Francisco Liriano (AP)

BRADENTON, Florida -- A estas alturas hace un año, el serpentinero dominicano de los Piratas, Francisco Liriano, trataba de incrementar el volumen de trabajo en su brazo de lanzar y a la vez dejar en el pasado la fractura en el brazo derecho.

Ahora en vez tener que esperar, el zurdo será el abridor por Pittsburgh en el Día Inaugural. Liriano no iba a dejar que una ligera molestia en una ingle le impidiera subirse a la lomita para el inicio de la temporada.

"Para mí era bastante importante", dijo Liriano acerca de su objetivo de abrir en el primer partido de la campaña. "El año pasado lo comencé en la lista de lesionados, así que no quería que pasara lo mismo esta temporada".

Liriano tiene una clara misión. Temporada tras temporada, juego tras juego y varias veces entrada tras entrada, las críticas de inconsistencia lo han perseguido. Por eso el abridor está obsesionado en demostrar que es un hombre nuevo.

A los 30 años de edad y al comenzar su novena temporada en las Grandes Ligas, el abridor está listo para alcanzar el enorme potencial que demostró en el 2006 a los 23 años de edad, antes de enfrentar los obstáculos que llegaron con su operación Tommy John. Liriano reanudó su carrera en el 2008, pero desde entonces tuvo solamente buenas semanas antes de alcanzar la forma en el 2013 que le dio el Regreso del Año de la Liga Naconal.

No fue la primera vez que fue reconocido con este premio, algo también poco visto.

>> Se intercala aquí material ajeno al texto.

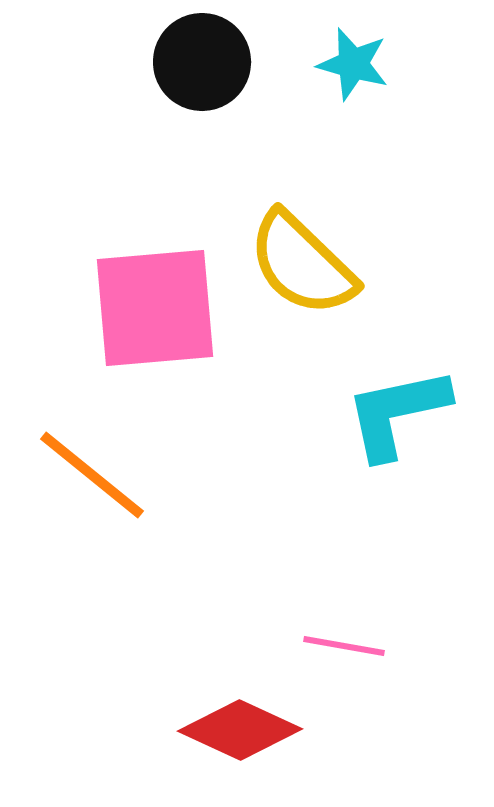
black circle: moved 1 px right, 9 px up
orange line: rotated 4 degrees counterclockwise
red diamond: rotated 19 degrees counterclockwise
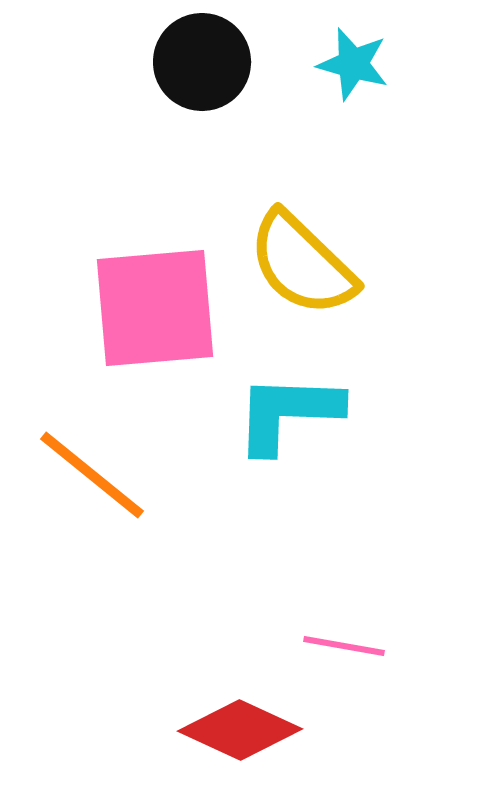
cyan L-shape: moved 109 px left; rotated 14 degrees clockwise
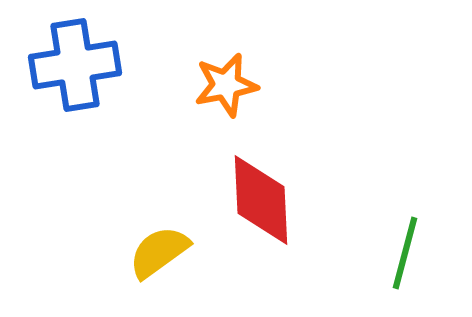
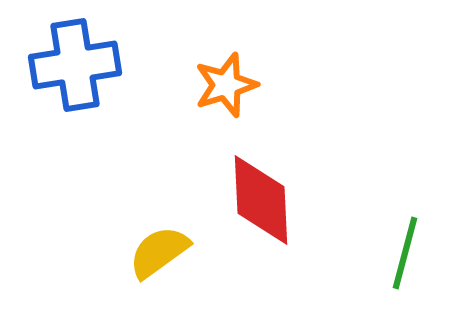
orange star: rotated 6 degrees counterclockwise
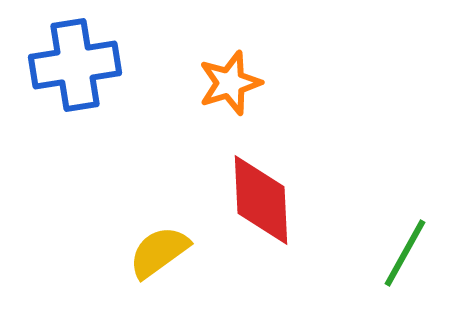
orange star: moved 4 px right, 2 px up
green line: rotated 14 degrees clockwise
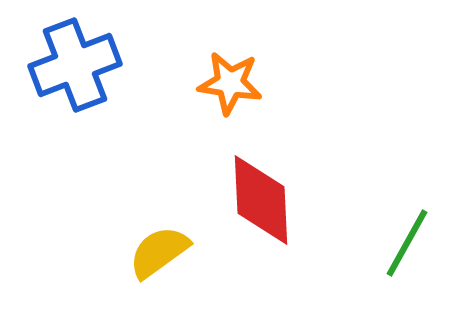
blue cross: rotated 12 degrees counterclockwise
orange star: rotated 26 degrees clockwise
green line: moved 2 px right, 10 px up
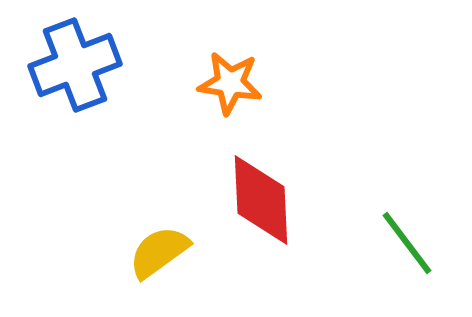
green line: rotated 66 degrees counterclockwise
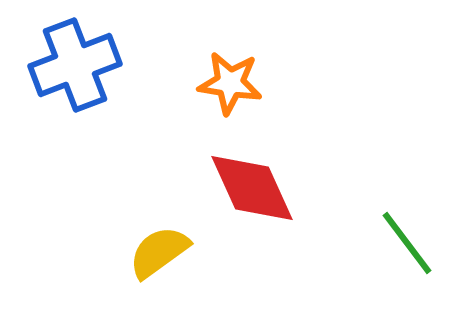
red diamond: moved 9 px left, 12 px up; rotated 22 degrees counterclockwise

Y nada demuestra los altibajos que Liriano ha tenido que el hecho de que se ganó el galardón en la Liga Americana con marca de 14-10 y un promedio de carreras limpias de 3.62, luego de un año con foja de 5-13 y 5.80 de efectividad en el 2009 … y la siguiente campaña, volvió a bajar a un récord de 9-10 con 5.09 de efectividad.

Quiere asegurarle a los Piratas de que un patrón similar no está en el panorama.

"Mi meta este año es mantenerme en salud y tratar de conseguir los mismos resultados del 2013", dijo el lanzador. "Quiero ser más consistente, y lanzar más entradas en cada juego. Lo principal es estar saludable y luego veremos qué sucede".

"Las lesiones han sido el mayor factor en mis altibajos. Entonces con tal de que esté en salud, creo que me irá bien".

Liriano le ha mostrado a Pittsburgh una forma que contradice su anterior reputación.

En el 2013, Liriano dio la cara de cualquier manera posible. En una rotación que generalmente buscó el respaldo del bullpen, tiró al menos siete capítulos en casi la mitad de sus aperturas (11 de sus 26 presentaciones).

Lo único que ahora le queda por demostrar es que la campaña pasada no fue solamente uno de sus puntos altos, sino su nueva forma.

"Trataré de salir y ser el mismo del año pasado, y hacer todo lo posible para mejorar y ayudar al equipo a ganar bastantes juegos", expresó Liriano.